Dans ce royaume sans préjugé, le Prince doit se choisir, « une épouse entre ses sujettes » (I, 1) et comme depuis deux ans, il connaît Silvia (Adeline D’Hermy), et « soupire pour elle » incognito, il aimerait que ce soit elle qui devienne « la souveraine ». Il la fait amener au palais.
Or, Silvia est promise à Arlequin (Stéphane Varupenne), et refuse l’honneur qui lui est fait : « que veut-il que je fasse de cette main ? » (I, 1) Tout le monde lui « conseille d’abandonner Arlequin et d’épouser le Prince » (II, 1). Elle a des scrupules : « Mais ne suis-je pas obligée d’être fidèle ? N’est-ce pas mon devoir d’honnête fille ? Et quand on ne fait pas son devoir, est-on heureuse ? » Cruel dilemme ! Cependant, elle avoue ne pas être insensible au charme de ce bel officier qui venait la voir quelquefois. De son côté, Arlequin a rencontré Flaminia, laquelle se verrait bien vivre à la campagne avec lui. Et Arlequin de dire : « Il est fâcheux que j’aime Silvia » (II, 6). Lui aussi s’entête dans une fidélité qui chancelle.

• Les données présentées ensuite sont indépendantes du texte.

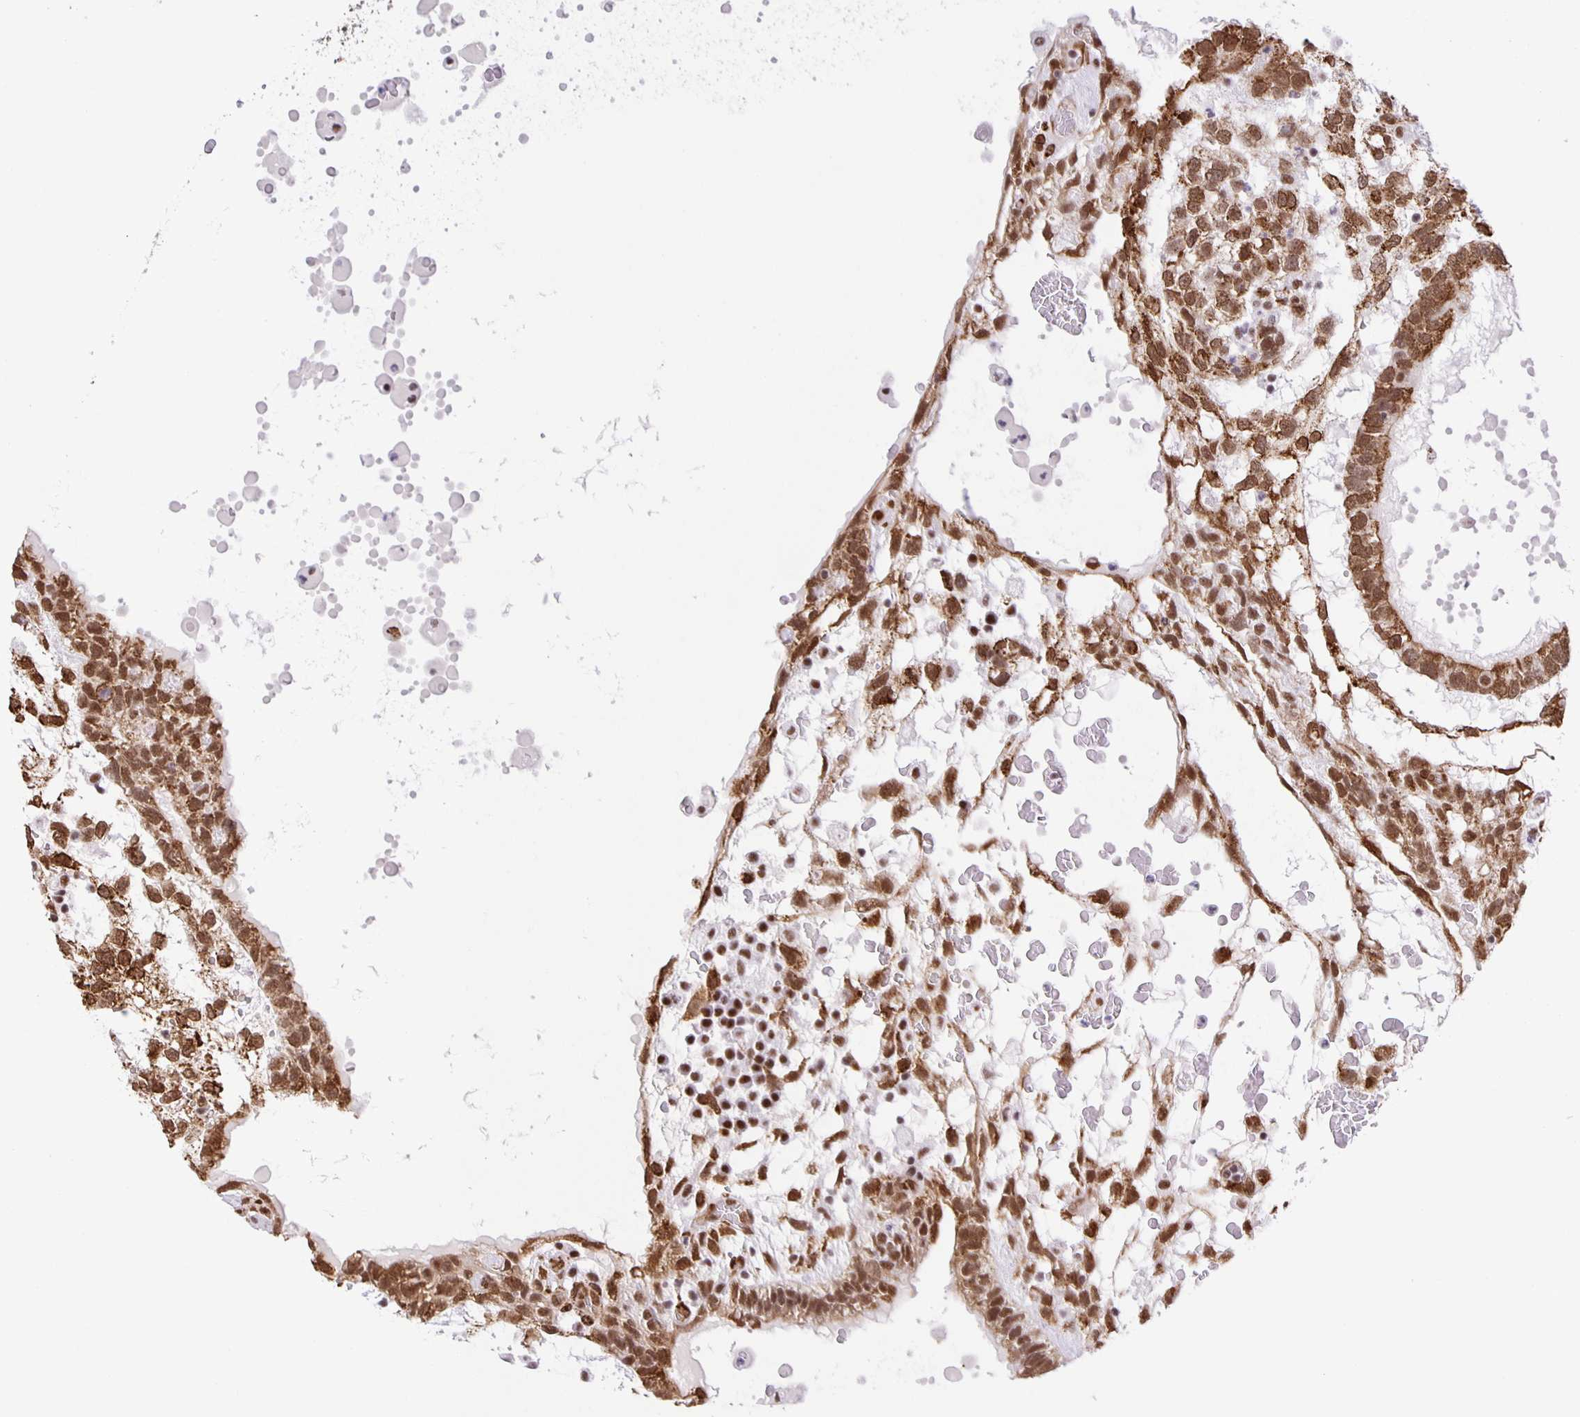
{"staining": {"intensity": "moderate", "quantity": ">75%", "location": "nuclear"}, "tissue": "testis cancer", "cell_type": "Tumor cells", "image_type": "cancer", "snomed": [{"axis": "morphology", "description": "Normal tissue, NOS"}, {"axis": "morphology", "description": "Carcinoma, Embryonal, NOS"}, {"axis": "topography", "description": "Testis"}], "caption": "This micrograph reveals testis cancer (embryonal carcinoma) stained with immunohistochemistry (IHC) to label a protein in brown. The nuclear of tumor cells show moderate positivity for the protein. Nuclei are counter-stained blue.", "gene": "ZRANB2", "patient": {"sex": "male", "age": 32}}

Il faudra beaucoup de diplomatie à Flaminia pour que Silvia admette que son attachement obstiné à Arlequin était peut-être spécieux : « Il demeurait dans mon village ; il était mon voisin », (…) J’avais coutume de le voir, et de coutume en coutume, je l’ai aimé faute de mieux. » (II, 11). Elle n’était pas inconstante, mais seulement ignorante. Et la voici maintenant qui fuit « de peur qu’Arlequin ne vienne. » (II, 12).
Bernard Dort disait que le personnage de Marivaux découvrait l’amour en trois actes : « aimer, le savoir et le dire ». Quand Silvia se rend compte qu’elle aime, elle n’hésite plus : « J’ai envie de vous aimer » (acte III, 9), et tant pis pour Arlequin ! Finies les tergiversations ! Elle oublie la tendresse de l’amante, pour la cruauté de celle qui aime ailleurs : « Consolez-vous comme vous pourrez de vous-même. » (III ,10) Doublement infidèles, ils ont changé tous deux.
La scénographie de Jacques Gabel reproduit le foyer des comédiens, et la royauté de ce pays appartient à leur talent. Je ne dirai jamais assez que je les admire tous ! Qu’ils jouent les aristocrates ou les roturiers, ils sont d’une justesse authentique et donnent au texte toute sa puissance.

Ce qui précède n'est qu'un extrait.